Deze keuze om repressief tegen actievoerders op te treden is geen alleenstaand feit. Leden van Greenpeace die vanop de 'rode loper' van een Europese top een kordatere EU-klimaatpolitiek eisten, kregen een maand gevangenisstraf met uitstel en een gezamenlijke geldboete van 11.000 euro. Zes activisten die de rechteloze toestand van de sans-papiers aankaartten door een spandoek aan het balkon te hangen van het hoofdkwartier van de Parti Socialiste, kregen een GAS-boete in hun brievenbus. Electrabel diende klacht in tegen Greenpeace wegens zware misdrijven, criminele bendevorming en aanslagen. Deze draconische beschuldigingen, die leidden tot lange en ingewikkelde processen, zijn een duidelijke vorm van intimidatie.
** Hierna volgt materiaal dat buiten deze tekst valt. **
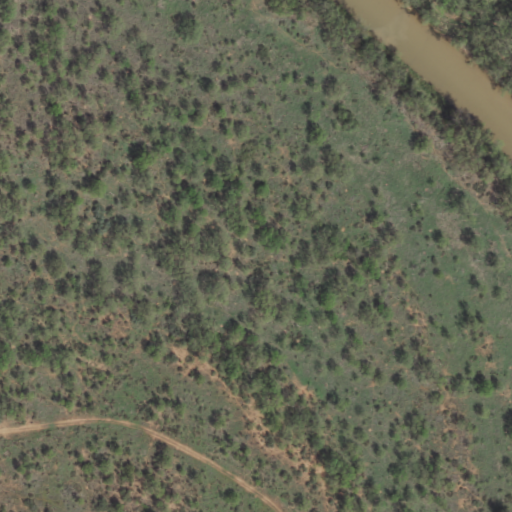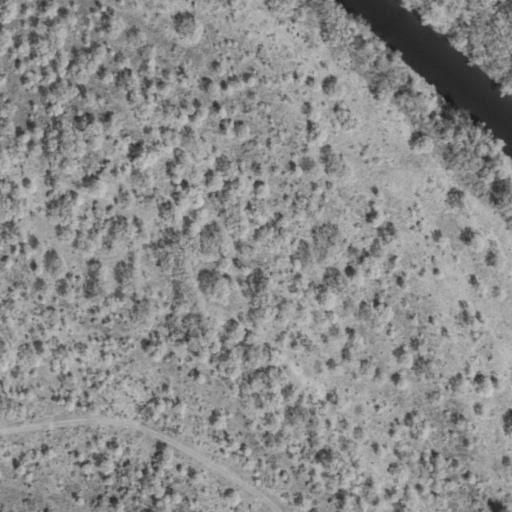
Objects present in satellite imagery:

Om nog niet te spreken van de financiële gevolgen die verbonden zijn aan dergelijke procedures - al draaiden ze in dit geval uit op een buitenvervolgingstelling of vrijspraak. Vakbondsacties worden regelmatig geconfronteerd met eenzijdige verzoekschriften, waardoor staken of actie voeren onmogelijk gemaakt wordt met zware dwangsommen en zonder dat de stem van de stakers gehoord wordt. Onze democratie is er gekomen dankzij intense sociale actie. Ze heeft sociale actie nodig om haar levend te houden en te verbeteren. Het feit dat we in een rechtstaat leven die democratische grondrechten zoals vrijheid van meningsuiting erkent, wil nog niet zeggen dat daarmee iedere stem even hard doorweegt in de besluitvorming. Sommige stemmen klinken luider dan andere. En heel wat stemmen vormen hoogstens wat achtergrondruis. Door geweldloos actie te voeren kan wie niet gehoord wordt, proberen zijn stem te veroveren. De ruimte daarvoor wordt ook in een democratie zelden cadeau gedaan. Tussen een mening laten horen en een stem hebben die gehoord wordt, staan vaak wetten en praktische bezwaren.
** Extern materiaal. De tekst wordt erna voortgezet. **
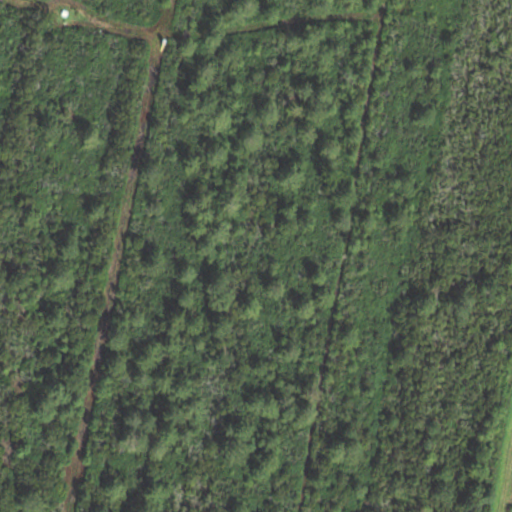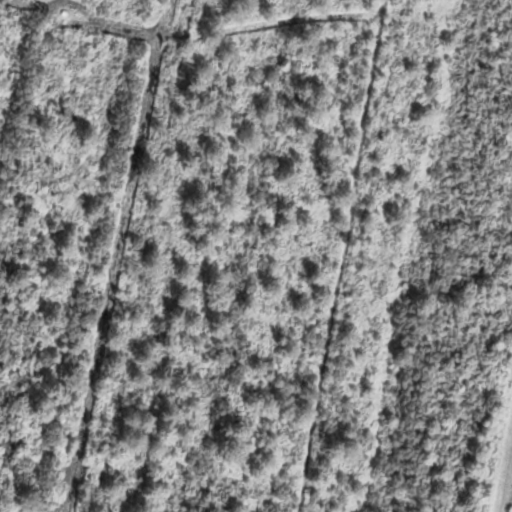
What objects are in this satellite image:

Geweldloze actie is daarom noodzakelijk. Wie de democratie genegen is, kan zich niet neerleggen bij de voortschrijdende criminalisering van gemotiveerde burgers. Politieke acties zijn een uitnodiging tot debat. Ze vragen dan ook om middelen en de bereidheid om dat debat aan te gaan en niet om manieren om het in de kiem te smoren.

Vredesactie heeft er in 2012 voor gekozen om het maatschappelijke debat rond de noodzaak van geweldloze actie voor een democratie te bevorderen.